The problem: Can you rewrite the lines of every row below as a numbered list, with the pictures left out of your answer and no blank lines?

(Data items)
>> Begin

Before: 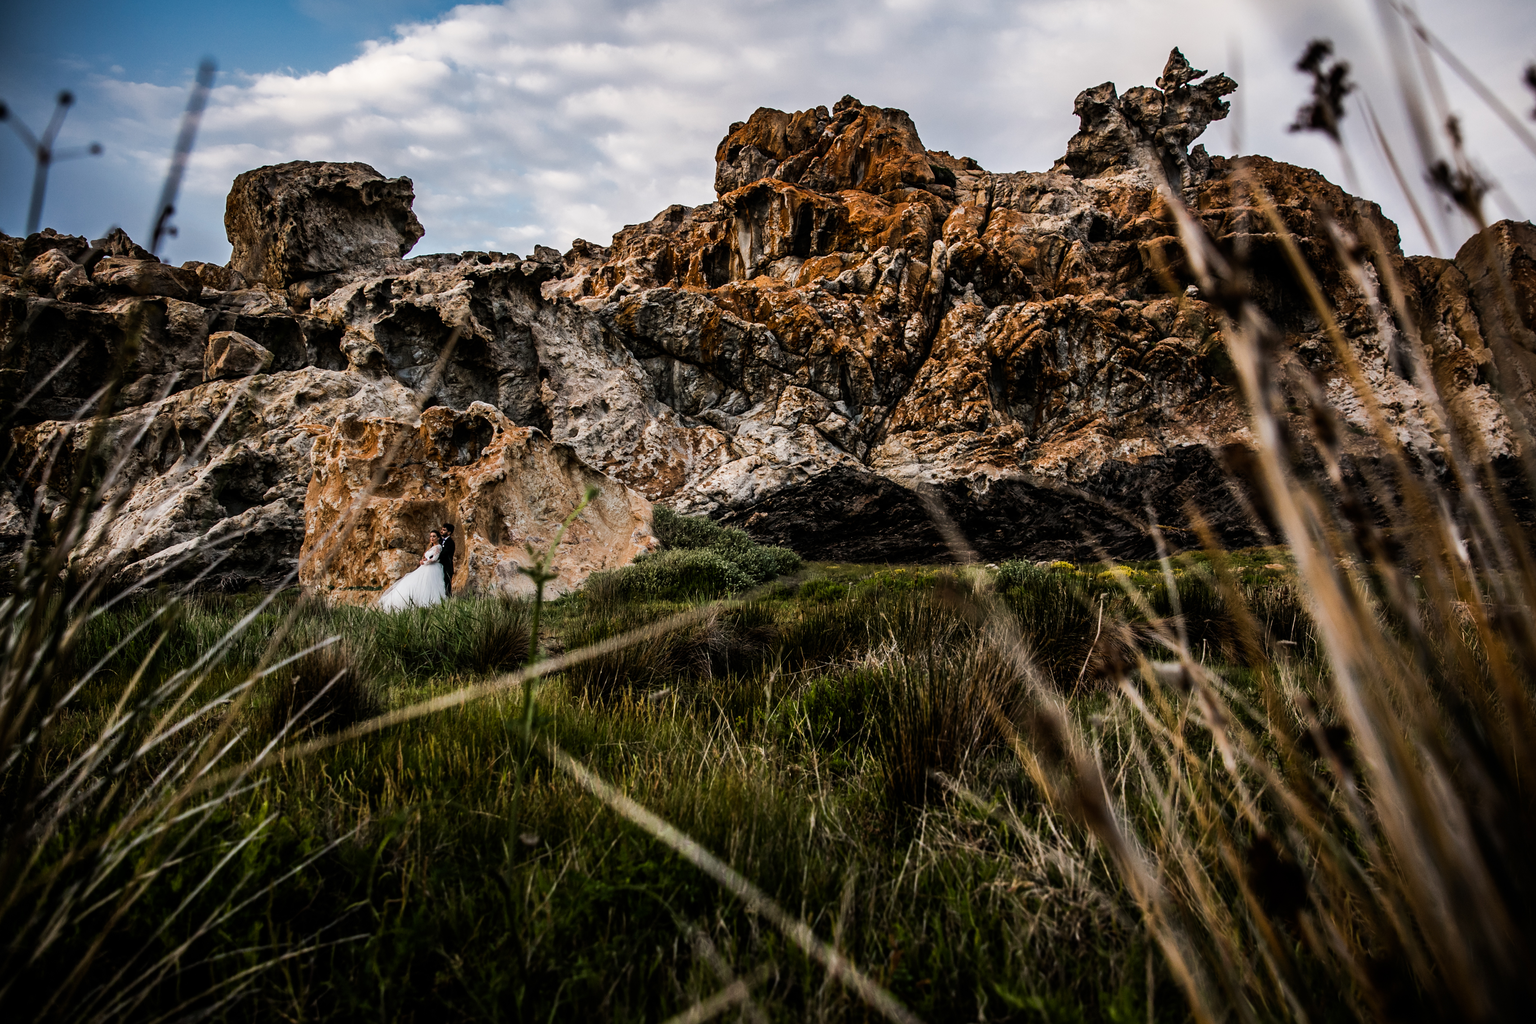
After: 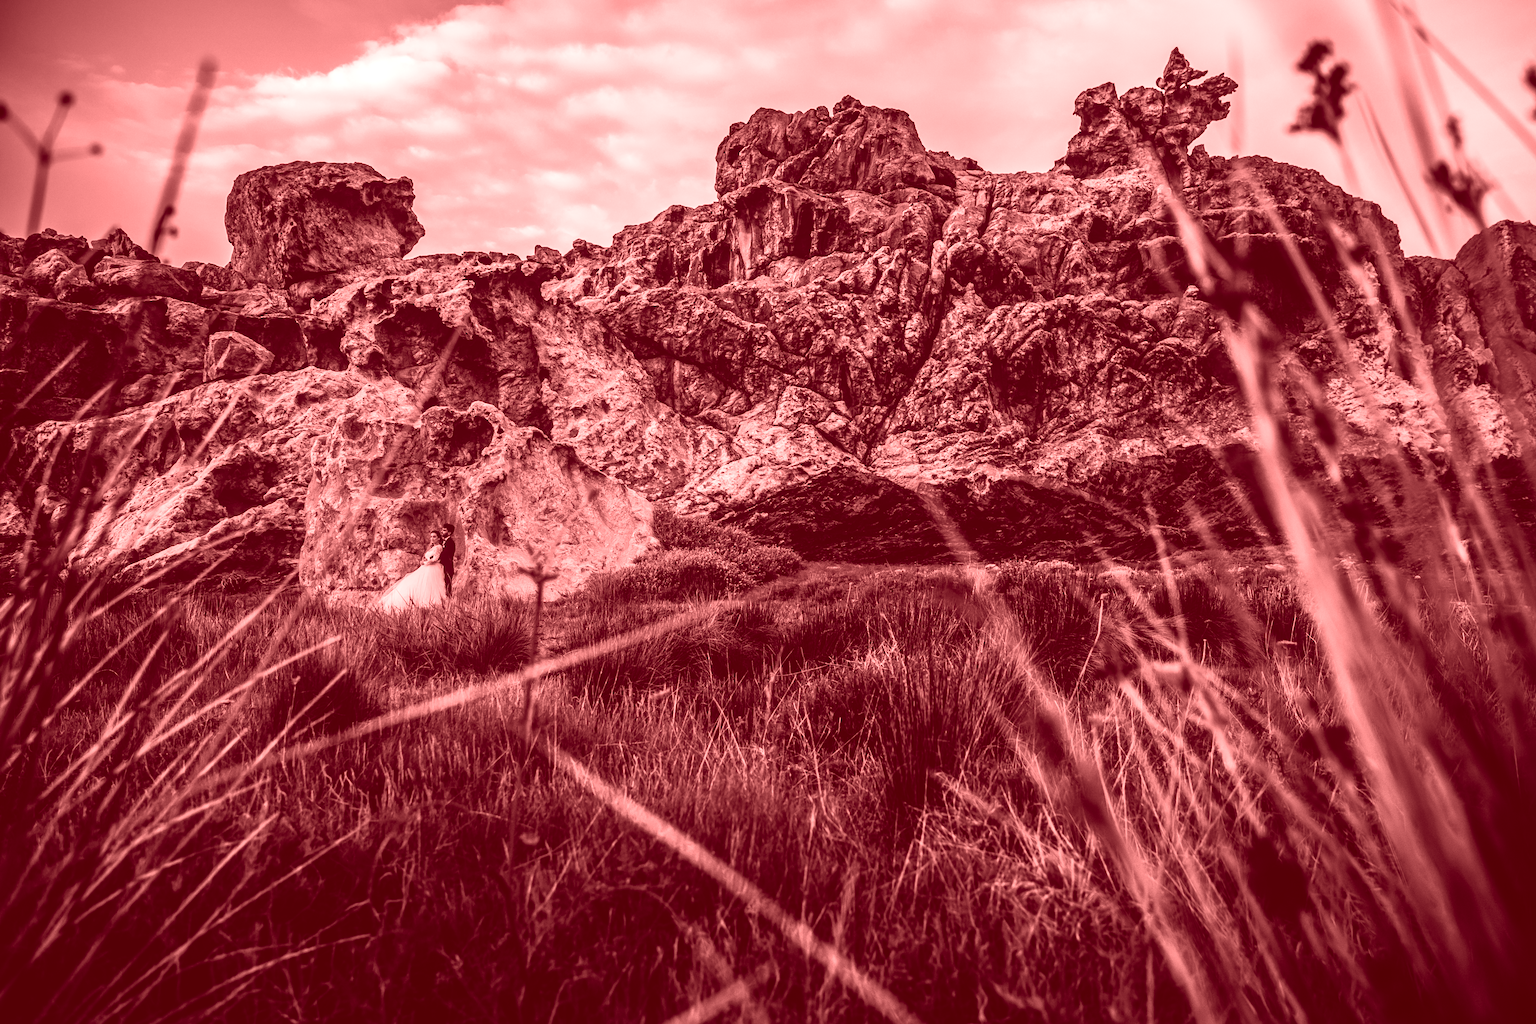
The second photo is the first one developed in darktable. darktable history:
local contrast: on, module defaults
contrast equalizer: octaves 7, y [[0.6 ×6], [0.55 ×6], [0 ×6], [0 ×6], [0 ×6]], mix -0.2
colorize: saturation 60%, source mix 100%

>> End

Result of the exercise:
1. Before: 
2. After: 
3. The second photo is the first one developed in darktable. darktable history:
4. local contrast: on, module defaults
5. contrast equalizer: octaves 7, y [[0.6 ×6], [0.55 ×6], [0 ×6], [0 ×6], [0 ×6]], mix -0.2
6. colorize: saturation 60%, source mix 100%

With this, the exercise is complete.